Actor Bryan Cranston reveals he had COVID-19, delivering plasma

Bryan Cranston is revealing that he had a coronavirus. Now, he says he is using his antibodies in hopes of helping others. “I had a COVID-19 some time ago,” Cranston, in a mask, tells fans in an Instagram video posted Thursday. In the word of the post, he writes that he got the virus despite strictly following the protocols.

“I’m very lucky,” he says, “with very mild symptoms.” A text at the bottom of Cranston’s video describes the Emmy winner’s symptoms as including a mild headache, chest tightness and loss of taste and smell.

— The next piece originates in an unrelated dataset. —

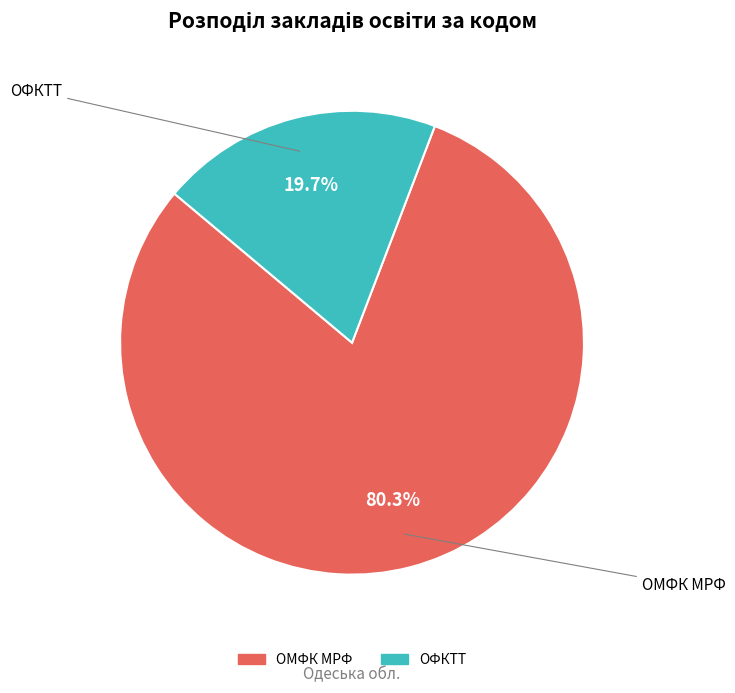

Approximately how many times larger is the value at ОФКТТ compared to ОМФК МРФ?

0.2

Since recovering, Cranston explains that he started delivering plasma at the UCLA Blood and Plasma Donation Center, “because I have the antibodies.” A text on the selfie video says that doing so “will help people recover faster and be used in scientific research studies on this virus.”

– Carly Mallenbaum

The EU extends a ban on American travelers, once again

For the second time this month, the European Union extended its travel ban on Americans on Thursday, as COVID-19 infections continued to rise across the United States. The EU first began lifting out-of-block travel restrictions on 1 July, welcoming visitors from 14 countries, including Canada, South Korea and the United States. Australia. The United States was left out of that initial list, and the EU extended its ban on Americans visiting the bloc on July 16.

The announcement, by the European Council, came after EU officials carried out their quarterly review of travel restrictions, examining coronavirus trends and containment measures in each country. to determine whether to increase or decrease the list of permitted travelers. Key measures: Pandemic outbreaks in a given country need to contain them equally – or better – than in the EU.

– Curtis Tate and Deirdre Shesgreen

New cases being broadcast nationally?

Based on a seven-day continuous average, daily coronavirus cases in the U.S. have dropped to 65,266, down about 3% from a week ago, according to data from Johns Hopkins University. Researchers prefer to see two weeks of trending data, but University of Florida biostatistician Ira Longini said she thinks “the direction is real.”

The good news: The percentage of positive tests across the country has dropped from an average of 8.5% to 7.8% over the past week. Still, Dr. Ali Khan, the dean of the University of Nebraska College of Public Health, warns that there could still be another increase in cases. “This disease will continue to put a hiccup until you find that tinder – prone individuals – like any good fire,” Khan said.

– John Bacon

Florida’s daily death rate continues to rise

For the third day in a row, the Florida Department of Health reported a new daily record for COVID-19 deaths Thursday. The 253 fatalities represented a jump of almost 20% from the record set the day before. The total death toll among Florida residents now stands at 6,586, nearly half in July.

A U.S. TODAY analysis of Johns Hopkins data through late Wednesday shows seven states set records for new cases while eight states had a record number of deaths. Records of new cases have been set in Arkansas, Hawaii, Minnesota, Missouri, Montana, New Mexico and West Virginia. Record numbers of deaths have been reported in Arkansas, California, Florida, Idaho, Montana, Oregon, Tennessee and Texas.

– Mike Stucca and Cheryl McCloud

Herman Cain ex-presidential hope dies from COVID-19

Herman Cain, one of the first presidents and former CEO of Godfather’s Pizza, died Thursday after he was hospitalized in Atlanta for coronavirus treatment a month ago, according to his website and the social media.

“Herman Cain – our boss, our friend, like a father to most of us – passed away,” Dan Calabrese wrote on Cain’s website.

Calabrese said Cain, 74, has been “quite healthy” in recent years but that his cancer story landed him in a high-risk group for coronavirus. Cain recently joined Newsmax TV and was working to launch a weekly show.

Newsmax said Cain attended a rally for President Donald Trump in Tulsa, Oklahoma, in June, less than two weeks before he was diagnosed. Newsmax said it was not known where Cain, a chair of Black Voices for Trump, was infected.